It's 3 p.m., let's watch the Beastie Boys annihilate "Sabotage" on Letterman
It’s 3 p.m.! Let The A.V. Club briefly make use of the waning hours of your productivity with some pop culture ephemera pulled from the depths of YouTube.
The Beastie Boys were masters of synthesis, skipping from punk to hip-hop to jazz, from the east coast to the west, gradually sort of turning into avatars for that very ‘90s brand of everything-goes sample-crazy alt-rock collage. The only album of theirs, in fact, that didn’t herald some grand reinvention was 1994's Ill Communication, on which they took another crack at the sprawling, dusty live-musicianship of Check Your Head. (By the time of ‘98's Hello Nasty, they’d have moved on again.) Anyway, the album itself isn’t anyone’s favorite by the trio, but the singles sure fucking slam: “Root Down,” “Sure Shot,” “Get It Together,” and “Sabotage” are among the best tracks the Beasties ever created, thanks in part, you’ve got to assume, to their comfort with the style. For the first time in their career, they weren’t attempting something new.
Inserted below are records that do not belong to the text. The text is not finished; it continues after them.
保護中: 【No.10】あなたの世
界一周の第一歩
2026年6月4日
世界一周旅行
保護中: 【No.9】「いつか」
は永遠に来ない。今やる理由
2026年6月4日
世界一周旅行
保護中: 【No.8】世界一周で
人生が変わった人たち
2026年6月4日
Their performance on Letterman a few months after the record’s release is noteworthy not just because you can see Letterman introduce them with characteristic sarcasm as “fly, fresh, dope, and phat,” and not just because you get to see the track’s enormous wall of sound recreated in real time, with pulses of organ, supplemental drum rolls, and Ad-Rock’s effortless one-chord riff. No, the real reason to watch the clip is to bear witness to the way the group managed to get a different type of hat for every single person on stage, taking the stage with a baseball hat, two types of flat-caps, a sideways visor, a bucket hat, and a beanie, all at the same time. It was a great era for the Beastie Boys, and also for hats.